When this corn to the kniht was sold,

He did it in an arc to hold,

And opened this arc the third day.

In the other it was more carefully put together. The trick of its secret spring, known only to the housewife and her lord—sometimes I dare say, only to the latter—it contained all the treasure the family could boast. Here were kept what parchments they possessed; here lay stored up fold on fold of household linen, venerated by the female inmates nearly as much as the grandmothers themselves, whose thrifty fingers had woven it in days long past and gone. We see thus that upon the whole the wright wrought his manufacture out of his own more specific material, seldom, at any rate, poaching upon the preserves of his friend the smith. The smith worked in iron and the metals. This good old Saxon name, with the many quaint changes that have been rung upon it, deserves a whole chapter to itself. How then can we hope to do justice to it in a few sentences? We do not know where to begin, and having once begun, the difficulty at once arises as to where we can end. How few of us reflect upon the close connexion that exists between the anvil and the smith himself, and yet it is because he smote thereupon that he got his name. As old Verstigan has it:—

From whence comes Smith, all be he knight or squire,

But from the smith that forgeth at the fire?

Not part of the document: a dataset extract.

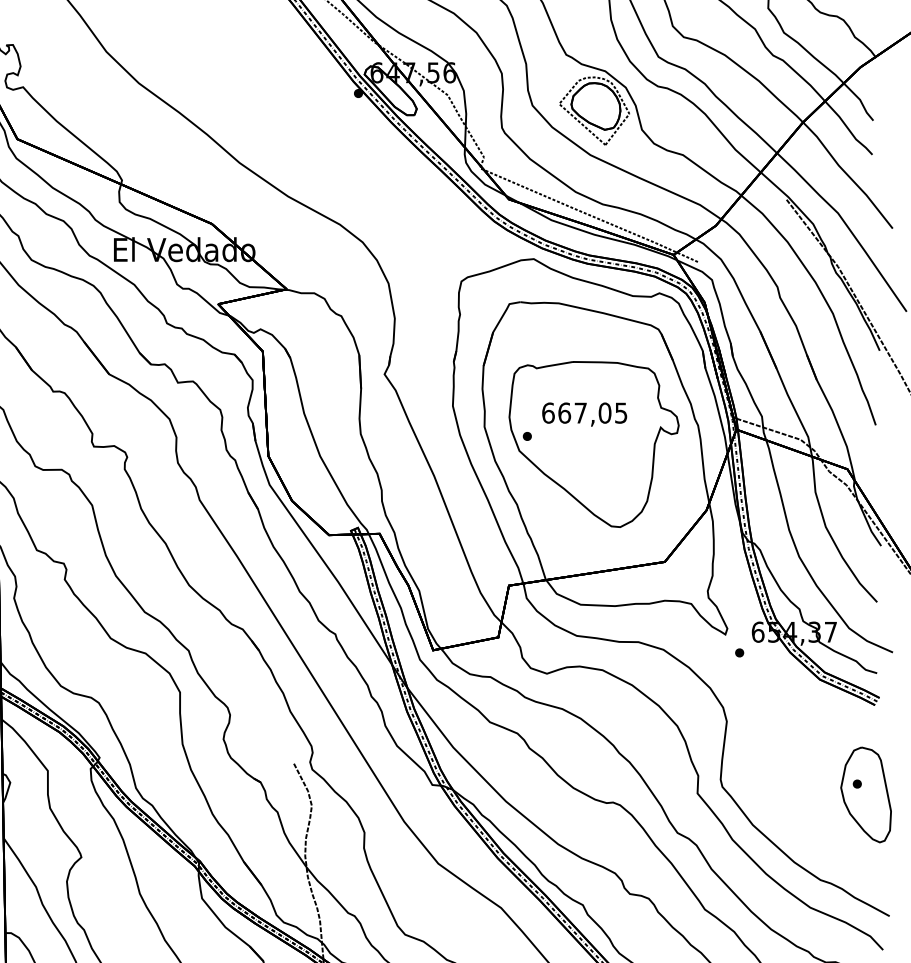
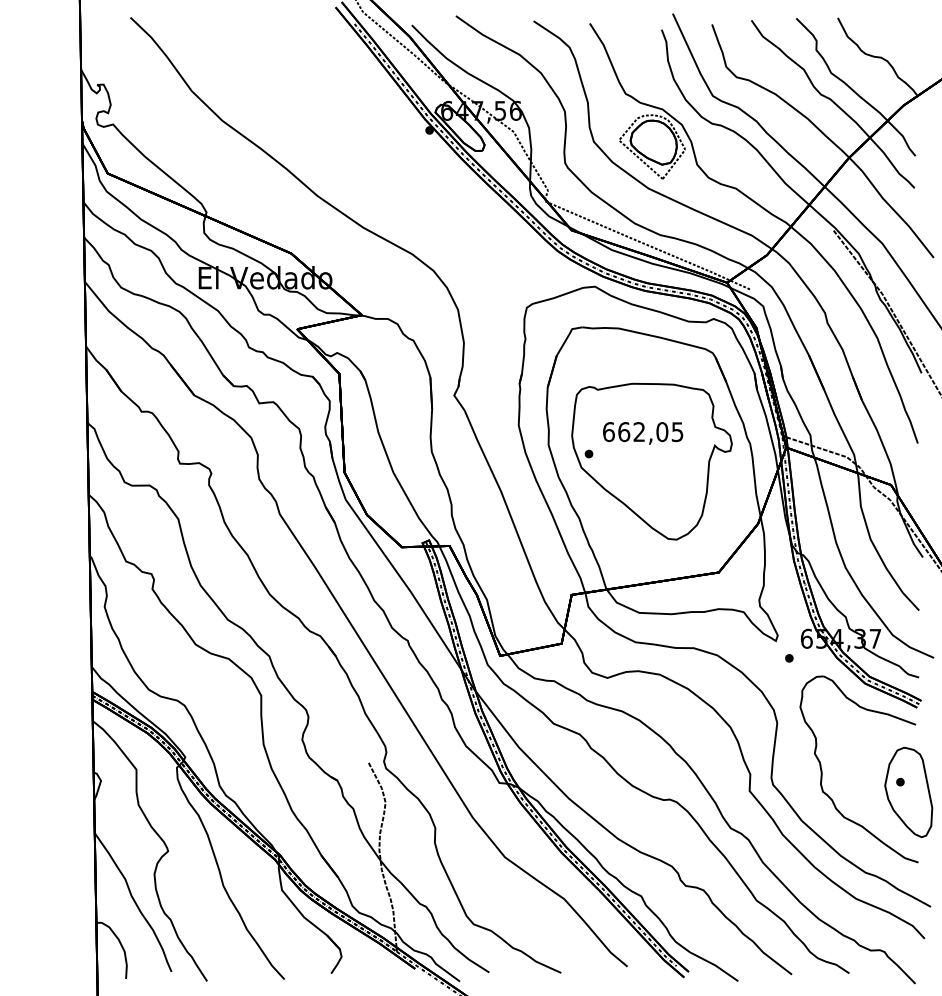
text: (579, 412) -> (638, 431), 667,05 -> 662,05
part: (774, 770) -> (822, 769), added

Putting in all the needs which in this agricultural age his occupation would be necessary to supply, still we could scarcely account for the enormous preponderance he has attained over other artisans, did we not remember that his services would also be required in the production of warlike implements. Sword and ploughshare alike would be to his hands. Chaucer speaks of:—

The smith

That forgeth sharpe swords on the stith.

Between and including the years 1838 and 1854 there were registered as born, or married, or dead, no less than 286,307 Smiths. Were we indeed to put into one community the persons who bear this name in our land, we should have a town larger than Leeds, and scarcely inferior in size and importance to that of the capital of the midland counties.